Prompt 1:
Locate every line in the listing that contains the string "Kinzig" and copy each one. Case counts.

Excerpted passage:
Obviously, there’s some degree of difference in that regard from team to team and from GM to GM. All franchises are certainly willing to pay big for elite production — or even the potential for elite production. Size, too, has historically provided powerful motivation for owners to open their wallets, largely in the hope that an available center might be able to provide post scoring, rebounding, and interior defense. But beyond those two angles, NBA teams diverge rather strongly in the skills they choose to prioritize, with shot creation as a particularly notable point of contention.

The emphasis placed on shot creation in the NBA is understandable; offense decides the fate of teams on the most basic of levels, and every NBA club has use for another player who can help them outscore their opponent. But the oversimplification of shot creation on a conceptual level is where NBA teams get themselves into trouble. Players who can hit a difficult jumper off the dribble aren’t necessarily worthy of a lucrative contract, and neither are players who are able to generate 20 points per game with significant collateral damage.

Due to the nature of the market, all teams pay for shot creation. But good teams, to great benefit, pay for efficient shot creation.

The determination of a shot creator’s value shouldn’t rely on how many points he scores, but how his production relates to his shooting percentages, shot selection, and turnover rate. Players who grade out well in that regard are worthy of a substantial paycheck, just one reason among many why contracts like the four-year, $31 million deal Marcus Thornton received from the Sacramento Kings is perfectly sensible.

Thornton was an elite scorer for Sacramento last season, but moreover, his 21.3 points per game came on just 17.5 field goal attempts with a single-digit turnover rate. His gaudy scoring contributions come at a perfectly reasonable usage cost, and he’s able to thrive while either creating with the ball in his hands or working without it. He’s also a fair bit more versatile than his scoring-focused reputation gives him credit for; while defense remains an, ahem, area for improvement with Thornton, he’s able to initiate offense in a pinch and does a decent job of setting up his teammates. It’s true that the Kings may have paid a bit more for their own restricted free agent than they had to, but an efficient, highly productive, 24-year-old wing scorer is certainly worth a deal in the vicinity* of the one he received.

Data in this exercise:

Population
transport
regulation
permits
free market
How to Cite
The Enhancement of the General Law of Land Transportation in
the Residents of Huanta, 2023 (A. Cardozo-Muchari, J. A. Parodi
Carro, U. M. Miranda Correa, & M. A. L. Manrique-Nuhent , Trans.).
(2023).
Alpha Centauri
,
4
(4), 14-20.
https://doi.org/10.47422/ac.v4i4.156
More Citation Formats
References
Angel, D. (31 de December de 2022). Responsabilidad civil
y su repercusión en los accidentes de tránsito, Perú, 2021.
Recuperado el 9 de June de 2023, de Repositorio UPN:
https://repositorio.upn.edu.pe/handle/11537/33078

...

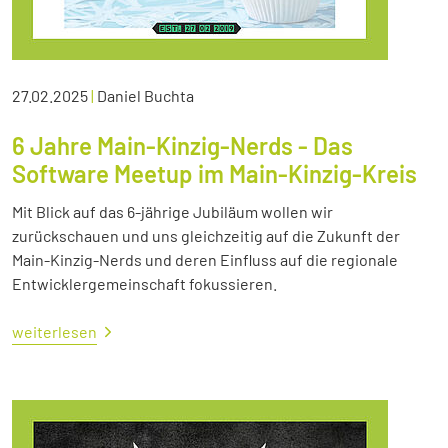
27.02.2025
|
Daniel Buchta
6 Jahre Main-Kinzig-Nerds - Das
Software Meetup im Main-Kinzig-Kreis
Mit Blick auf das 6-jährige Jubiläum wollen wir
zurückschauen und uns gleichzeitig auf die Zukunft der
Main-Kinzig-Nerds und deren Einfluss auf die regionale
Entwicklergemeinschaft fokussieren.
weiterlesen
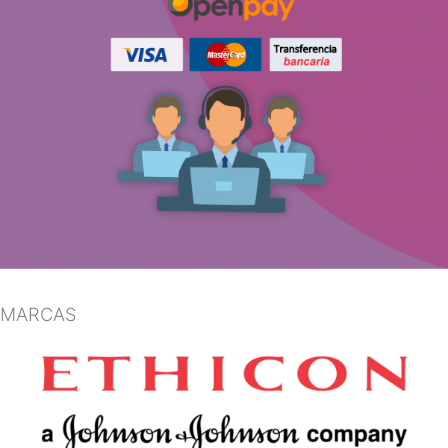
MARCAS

Prompt 2:
According to the passage on NBA shot creation, what contract did Marcus Thornton receive from the Sacramento Kings?

Solution 1:
6 Jahre Main-Kinzig-Nerds - Das
Software Meetup im Main-Kinzig-Kreis
Main-Kinzig-Nerds und deren Einfluss auf die regionale

Solution 2:
A four-year, $31 million deal.